Segundo o sindicato, 11 dos detidos atuam em meios de notícia e agências internacionais, enquanto um é ligado a um veículo vernáculo, conforme noticiado pela CNN. Ao menos dez profissionais seguem sob custódia, e o SNTP exigiu a libertação imediata de todos.
De congraçamento com a entidade, secção das detenções ocorreu dentro e nos periferia da Parlamento Pátrio, justamente no dia da posse de novos parlamentares e da exórdio do ano legislativo. No mesmo lugar, Delcy Rodríguez tomou posse uma vez que presidente interina do país.
Mais cedo, o SNTP já havia cobrado a libertação de outros 23 jornalistas e profissionais da prelo, além do desbloqueio de mais de 60 meios de notícia que permanecem censurados na internet. Em nota, o sindicato foi peremptório ao declarar que não há transição democrática verosímil enquanto persistirem perseguição política, increpação e prisões arbitrárias.
A entidade também exigiu a libertação de sindicalistas, defensores de direitos humanos e de todas as pessoas presas por razões políticas, além de garantias de segurança para o manobra do jornalismo no país.

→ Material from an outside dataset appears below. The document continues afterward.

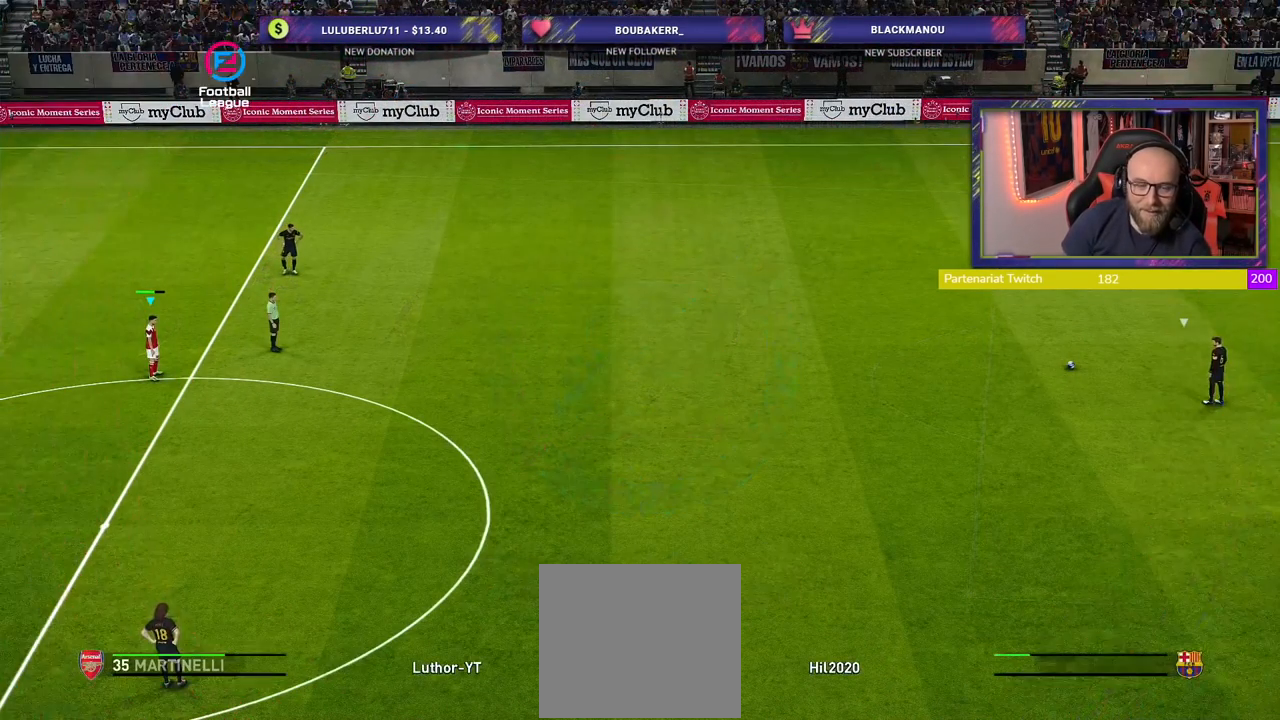
{"buttons": [], "left_stick": "center", "right_stick": "center", "events": []}
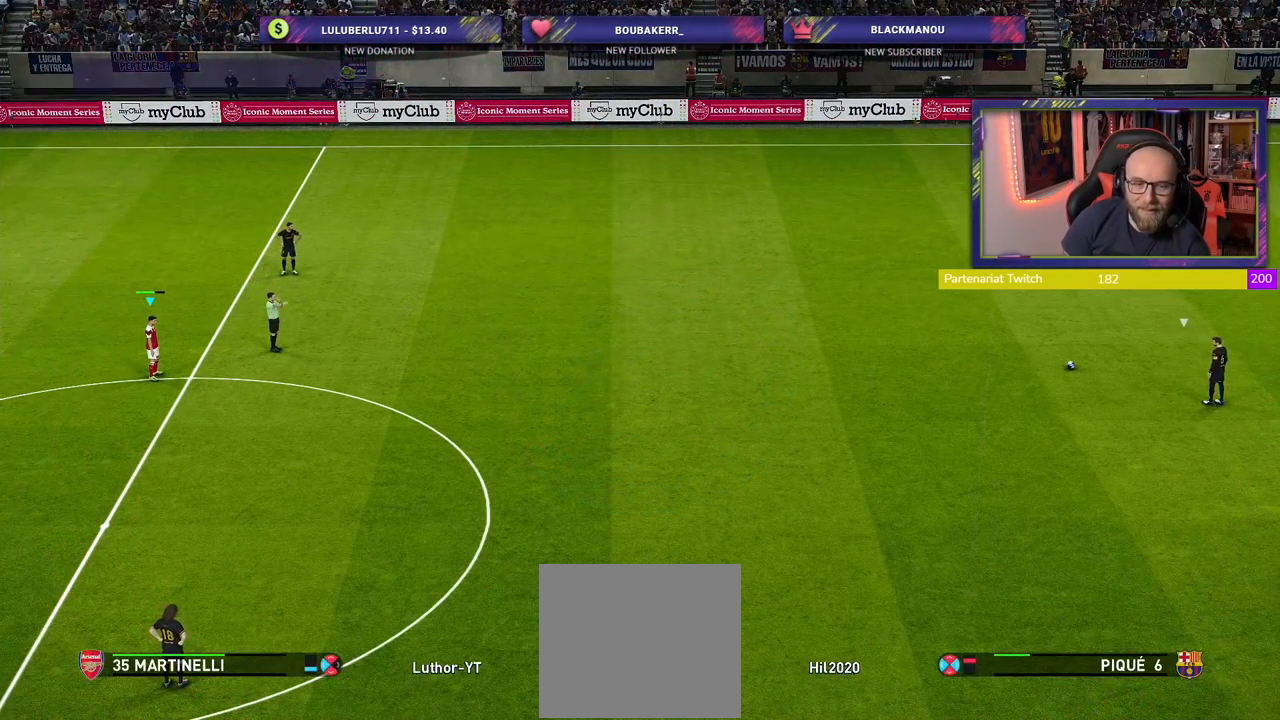
{"buttons": [], "left_stick": "center", "right_stick": "center", "events": []}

“A liberdade de sentença, o recta de entrada à informação e o recta ao trabalho não são concessões do poder político, mas direitos humanos fundamentais, previstos na Constituição venezuelana e em tratados internacionais assinados pelo Estado”, afirma o enviado.
O incidente aprofunda as preocupações internacionais sobre o endurecimento dominador na Venezuela, principalmente em um momento em que o novo governo interino tenta projetar, no exposição, uma imagem de exórdio e normalidade institucional.